Professor Pam Macintyre BMedSc MBBS MHA FANZCA FFPMANZCA Director, Acute Pain Service Department of Anaesthesia, Pain Medicine and Hyperbaric Medicine Royal Adelaide Hospital and University of Adelaide, Adelaide


One of the key safety features of intravenous (IV) patient-controlled analgesia (PCA), is that when a patient is over-sedated from an excessive dose of opioid – sedation being the earliest clinical sign of opioid-induced ventilatory impairment (OIVI) – the patient will not usually be able to press the demand button to obtain further doses.


When a background (continuous) infusion is included as part of the PCA prescription, opioid will continue to be delivered regardless of the patent’s level of sedation. Routine use of these infusions is known to significantly increase the risk of OIVI (George et al, 2010) and for this reason, background infusions with PCA are used very infrequently.


However, it is not uncommon in many centres for an opioid-naïve patient given IV PCA to also be prescribed oral opioids concurrently – for example slow-release (SR) or immediate-release (IR) oxycodone – even when the institutional practice is to avoid PCA background infusions. Not surprisingly, this practice has also led to OIVI (or respiratory depression) and patient harm.

Administration of SR or IR oral opioids in addition to PCA, other than an opioid that the patient has been taking on a long-term basis prior to admission (where the drug(s) and dose(s) have been independently confirmed) is essentially the same as adding a background infusion.

Therefore, the same care must be taken as the same risks exist (Macintyre & Schug, 2015). If sedation occurs as a result of a combination of background SR opioids in addition to PCA bolus doses, then the sedation is likely to be more sustained than it would have been if the background opioid was delivered via PCA.


While initial use of a background infusion or addition of oral opioids to a PCA regimen (other than a patient’s usual long-term opioids) is generally not safe, relative safety may be increased if they are introduced only once a patient’s PCA opioid requirements are known. The rate of the infusion, or the dose of oral opioid, can then be prescribed according to these requirements.


One approach is to ensure that the oral opioid dose or PCA background infusion or provides no more than 50% of a patient’s total opioid requirements (Macintyre & Schug, 2015) – and usually even less (25-30%). As daily opioid requirements may decrease rapidly in the acute pain setting, the rate of a background infusion or the dose of oral opioid, should be reassessed frequently and reduced appropriately, so that these doses remain a similar proportion of the patient’s overall daily opioid requirement.

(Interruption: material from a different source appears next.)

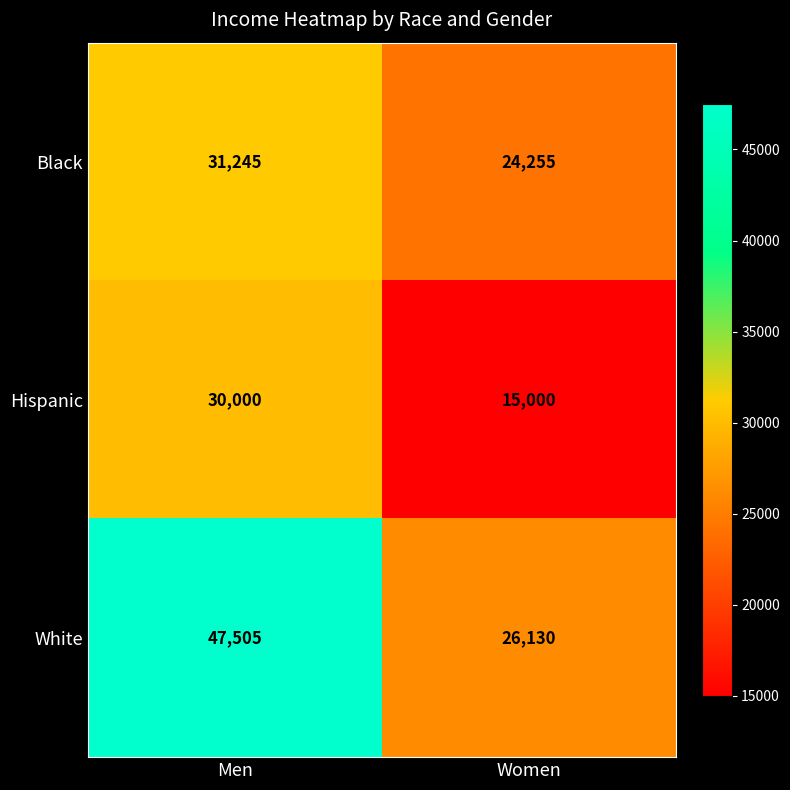

The Hispanic series shows 53815 at Men. True or false?

False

In patients who are opioid-tolerant, background infusions may sometimes be used in place of the patient’s normal (preadmission) maintenance opioids. But in this setting, the patient’s baseline opioid requirements at least are already known.

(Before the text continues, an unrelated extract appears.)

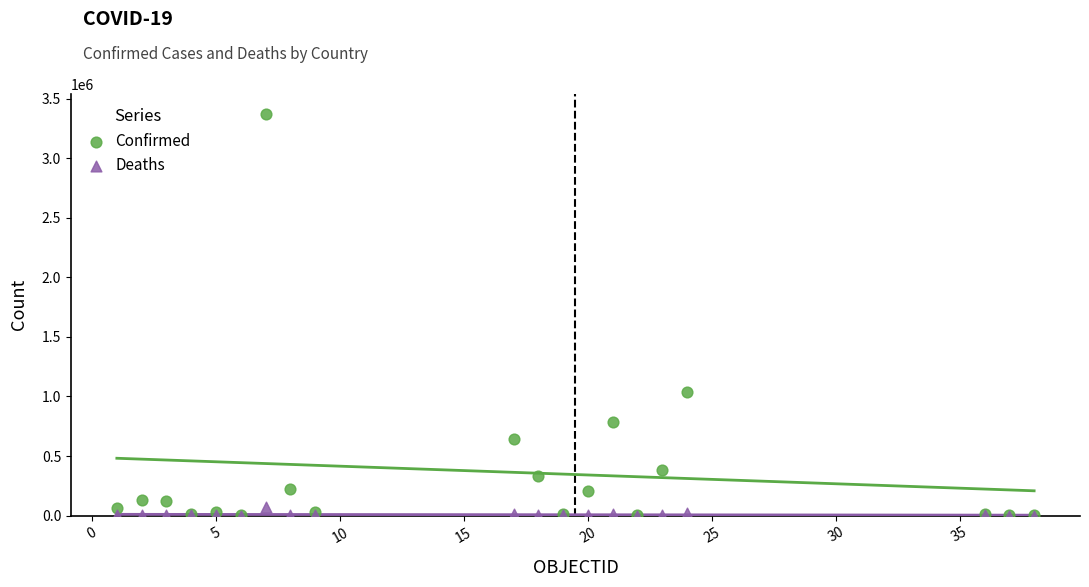

What are all the series names shown in the legend?

Confirmed, Deaths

Anaesthetists and other doctors who prescribe oral opioid analgesia concurrently with PCA need to consider these issues as they would when prescribing a PCA background infusion and take appropriate steps to minimise the risk of OIVI. In some patients with low PCA opioid requirements, such concurrent prescriptions may be best avoided.


Resources

George JA, Lin EE, Hanna MN et al (2010) The effect of intravenous opioid patient-controlled analgesia with and without background infusion on respiratory depression: a meta-analysis. J Opioid Manag 6(1): 47-54.

Macintyre PE & Schug SA (2015) Acute Pain Management a Practical Guide. Boca Raton, CRC Press, Taylor and Francis Group.